Since 2010, Mandala is a very trendy motif in the world of tattooing.
After the wave of seventies mystic-Buddhist inspirations, the Mandala then fell into disuse between 1980 and 2010. but since the ecological awareness of our contemporaries, the Mandala finds its place again in our societies, it is the representation of the alliance of the human with nature, meditation, introspection.
The origin and the symbolism of Mandala:
Of Tibetan origin, the Mandala is a Sanskrit term meaning circle, sphere, community. Originally the mandala were areas of rituals but it is also the symbolic relationship between man and the universe. We find artistic representations in all cultures and in nature itself … the rosettes of stained glass windows by For example, the round shapes of the universe, flora and fauna are composed of multitudes of mandalas.
It refers to the notion of center, circle around this center are organized lines drawn and organized forms. It is the representation of balance and harmony.

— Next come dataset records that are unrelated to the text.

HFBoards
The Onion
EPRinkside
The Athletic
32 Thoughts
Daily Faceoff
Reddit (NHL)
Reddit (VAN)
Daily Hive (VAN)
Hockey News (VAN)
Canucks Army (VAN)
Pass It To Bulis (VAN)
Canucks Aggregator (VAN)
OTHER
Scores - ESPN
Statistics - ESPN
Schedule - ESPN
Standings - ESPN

Elaborated and codified, Mandalas are meditation tools.
In psychoanalysis, the representation of the awakened psyche, leading to inner reconciliation, for Carl Young, he is the representation of Self. In drawing mandalas, his patients tended to inner peace.
The personified aesthetic of Mandala
Beyond spiritual and metaphysical considerations, it is indeed the form of the Mandala that seduces us, its aesthetics is totally appropriate to inked creations. The rosettes of the Mandalas can be represented in two or even in three dimensions.
The precision of shapes, the details reproduced and the symmetry of the drawing make Mandalas tattoos delicate and refined.
Round, circular or semicircular, the Mandala offers a multitude of aesthetic combinations.
Tattooed on the top or the bottom of the back, on the wrist, the neck, the fingers or discreetly behind the ear, the tattoo turns out to be a real jewel inked. It is common that it is also integrated with other reasons.